OUTPUT Merge Sort C Implementation

### 3. Python Implementation

``````
def merge_sort(unsorted_array):
if len(unsorted_array) > 1:
mid = len(unsorted_array) // 2  # Finding the mid of the array
left = unsorted_array[:mid]  # Dividing the array elements
right = unsorted_array[mid:]  # into 2 halves

merge_sort(left)
merge_sort(right)

i = j = k = 0

#  data to temp arrays L[] and R[]
while i < len(left) and j < len(right):
if left[i] < right[j]:
unsorted_array[k] = left[i]
i += 1
else:
unsorted_array[k] = right[j]
j += 1
k += 1

# Checking if any element was left
while i < len(left):
unsorted_array[k] = left[i]
i += 1
k += 1

while j < len(right):
unsorted_array[k] = right[j]
j += 1
k += 1

# Code to print the list
def print_list(array1):
for i in range(len(array1)):
print(array1[i], end=" ")
print()

# driver code to test the above code
if __name__ == '__main__':
array = [12, 11, 13, 5, 6, 7]
print("Given array is", end="\n")
print_list(array)
merge_sort(array)
print("Sorted array is: ", end="\n")
print_list(array)
``````

OUTPUT Merge Sort Python Code

## Merge Sort Time and Space Complexity

### 1. Space Complexity

Auxiliary Space: O(n)
Sorting In Place: No
Algorithm : Divide and Conquer

### 2. Time Complexity

Merge Sort is a recursive algorithm and time complexity can be expressed as following recurrence relation.

T(n) = 2T(n/2) + O(n)

The solution of the above recurrence is O(nLogn). The list of size N is divided into a max of Logn parts, and the merging of all sublists into a single list takes O(N) time, the worst-case run time of this algorithm is O(nLogn)

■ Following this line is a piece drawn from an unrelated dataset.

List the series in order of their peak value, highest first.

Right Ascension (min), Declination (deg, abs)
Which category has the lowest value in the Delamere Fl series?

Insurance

Best Case Time Complexity: O(n*log n)

Worst Case Time Complexity: O(n*log n)

Average Time Complexity: O(n*log n)

The time complexity of MergeSort is O(n*Log n) in all the 3 cases (worst, average and best) as the mergesort always divides the array into two halves and takes linear time to merge two halves.